Michael John Anderson (born 1988), a resident of Savage, Minnesota, was convicted of having murdered Katherine Ann Olson in October 2007. Because Anderson met Olson through Craigslist, a popular classified advertising website, the media dubbed him a Craigslist Killer, a generic term for murderers who find victims by placing or responding to ads in Craigslist. Anderson was the first killer given this title in news accounts.
Michael John Anderson, age 19, murdered Katherine Anne Olson (1983-October 25, 2007), a 24-year-old theater and Hispanic studies graduate of St. Olaf College and temporary nanny, on October 25, 2007, in a Minneapolis, Minnesota suburb after seeing an ad for her services as a nanny on Craigslist.
The prosecution charged that Anderson created and posted a fake advertisement on Craigslist "in order to lure a woman to his home so he might experience what it felt like to kill."

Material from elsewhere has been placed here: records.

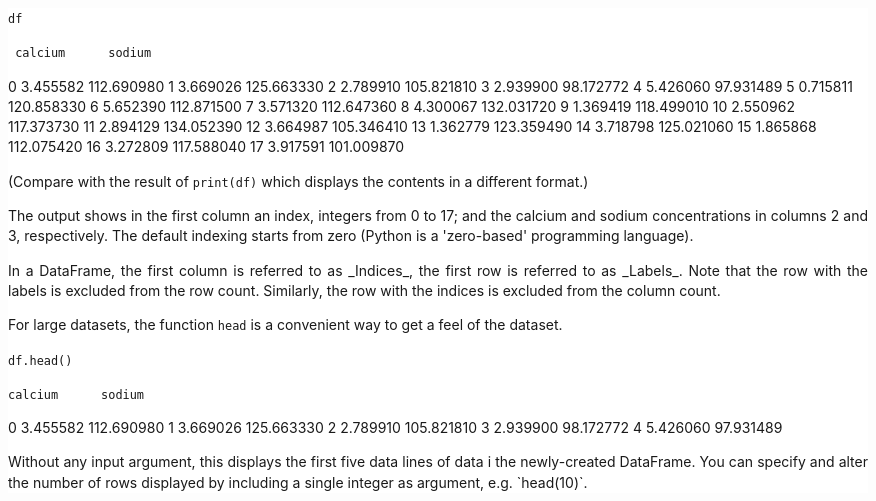 

``` python
df
```

     calcium      sodium
0   3.455582  112.690980
1   3.669026  125.663330
2   2.789910  105.821810
3   2.939900   98.172772
4   5.426060   97.931489
5   0.715811  120.858330
6   5.652390  112.871500
7   3.571320  112.647360
8   4.300067  132.031720
9   1.369419  118.499010
10  2.550962  117.373730
11  2.894129  134.052390
12  3.664987  105.346410
13  1.362779  123.359490
14  3.718798  125.021060
15  1.865868  112.075420
16  3.272809  117.588040
17  3.917591  101.009870

(Compare with the result of `print(df)` which displays the contents in a different format.)

<p style='text-align: justify;'>
The output shows in the first column an index, integers from 0 to 17; and the calcium and sodium concentrations in columns 2 and 3, respectively. The default indexing starts from zero (Python is a 'zero-based' programming language).
</p>

<p style='text-align: justify;'>
In a DataFrame, the first column is referred to as _Indices_, the first row is referred to as _Labels_. Note that the row with the labels is excluded from the row count. Similarly, the row with the indices is excluded from the column count.
</p>

For large datasets, the function `head` is a convenient way to get a feel of the dataset.



``` python
df.head()
```

    calcium      sodium
0  3.455582  112.690980
1  3.669026  125.663330
2  2.789910  105.821810
3  2.939900   98.172772
4  5.426060   97.931489

<p style='text-align: justify;'>
Without any input argument, this displays the first five data lines of data i the newly-created DataFrame. You can specify and alter the number of rows displayed by including a single integer as argument, e.g. `head(10)`.
</p>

Posing as a married woman named "Amy" who was looking for nanny services, Anderson exchanged emails with Olson. When she arrived at his parents' house for an interview, he shot her in the back with a .357 Magnum and put her body into the trunk of her car. He then drove to Burnsville Nature Preserve, where he abandoned it. The car containing Olson's body was discovered on October 26, 2007.

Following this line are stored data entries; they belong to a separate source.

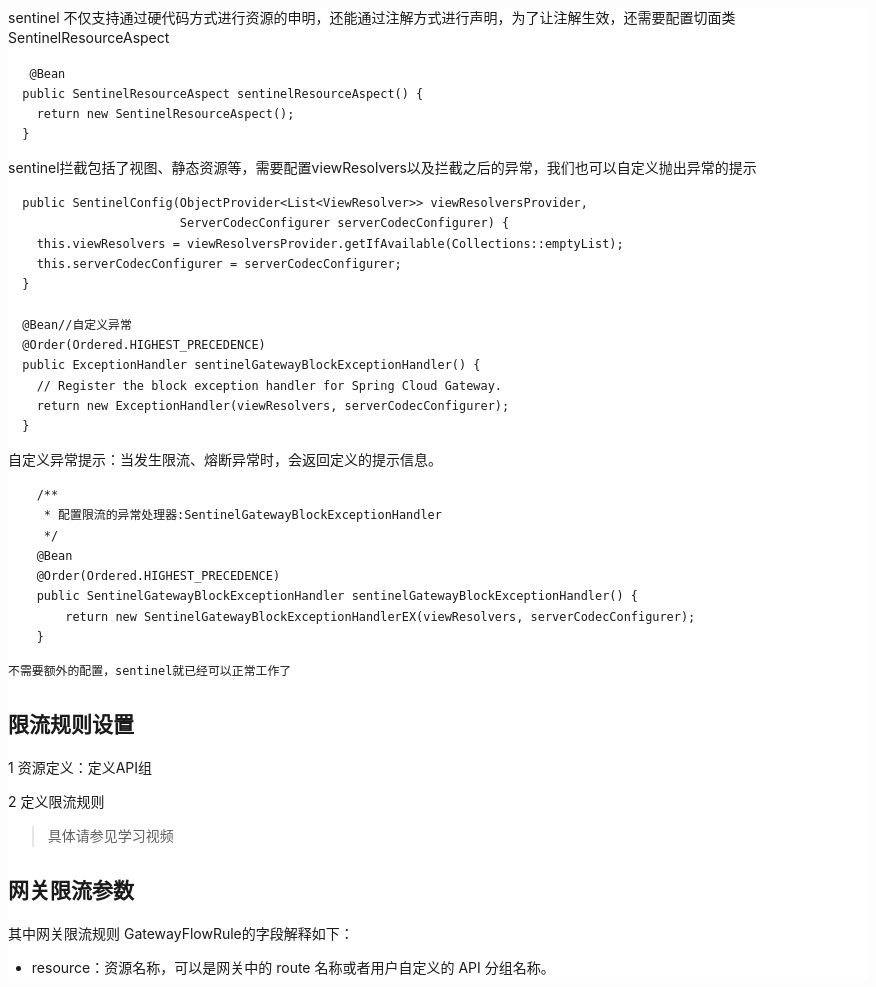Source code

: sentinel 不仅支持通过硬代码方式进行资源的申明，还能通过注解方式进行声明，为了让注解生效，还需要配置切面类SentinelResourceAspect

```
   @Bean
  public SentinelResourceAspect sentinelResourceAspect() {
    return new SentinelResourceAspect();
  }
```

sentinel拦截包括了视图、静态资源等，需要配置viewResolvers以及拦截之后的异常，我们也可以自定义抛出异常的提示

```
  public SentinelConfig(ObjectProvider<List<ViewResolver>> viewResolversProvider,
                        ServerCodecConfigurer serverCodecConfigurer) {
    this.viewResolvers = viewResolversProvider.getIfAvailable(Collections::emptyList);
    this.serverCodecConfigurer = serverCodecConfigurer;
  }

  @Bean//自定义异常
  @Order(Ordered.HIGHEST_PRECEDENCE)
  public ExceptionHandler sentinelGatewayBlockExceptionHandler() {
    // Register the block exception handler for Spring Cloud Gateway.
    return new ExceptionHandler(viewResolvers, serverCodecConfigurer);
  }
```

自定义异常提示：当发生限流、熔断异常时，会返回定义的提示信息。

```
    /**
     * 配置限流的异常处理器:SentinelGatewayBlockExceptionHandler
     */
    @Bean
    @Order(Ordered.HIGHEST_PRECEDENCE)
    public SentinelGatewayBlockExceptionHandler sentinelGatewayBlockExceptionHandler() {
        return new SentinelGatewayBlockExceptionHandlerEX(viewResolvers, serverCodecConfigurer);
    }
```

```
不需要额外的配置，sentinel就已经可以正常工作了
```

## 限流规则设置

1 资源定义：定义API组

2 定义限流规则

> 具体请参见学习视频

## 网关限流参数

其中网关限流规则 GatewayFlowRule的字段解释如下：

- resource：资源名称，可以是网关中的 route 名称或者用户自定义的 API 分组名称。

Psychiatrists hired by the defense diagnosed Anderson with Asperger syndrome, a form of autism. Anderson's attorneys contended that the disorder played a key role in the shooting and explained Anderson's behavior after the shooting. The judge refused to allow evidence of the diagnosis to be presented in court, ruling there was no proof the disorder was connected to the crime and that it could invite jurors to speculate about diminished capacity, which is "not recognized in Minnesota."
Anderson, who was the first murderer referred to by the media as a "Craigslist Killer", was found guilty of first degree murder and received a life sentence without parole on April 1, 2009.
Alan Margoles, the lead attorney arguing in Anderson's defense, stated that the killing of Olson was "accidental" and that he plans an appeal because during the trial he had not been allowed to present evidence that Anderson has Asperger syndrome. The Supreme Court of Minnesota affirmed the verdict and sentence on appeal in October 2014.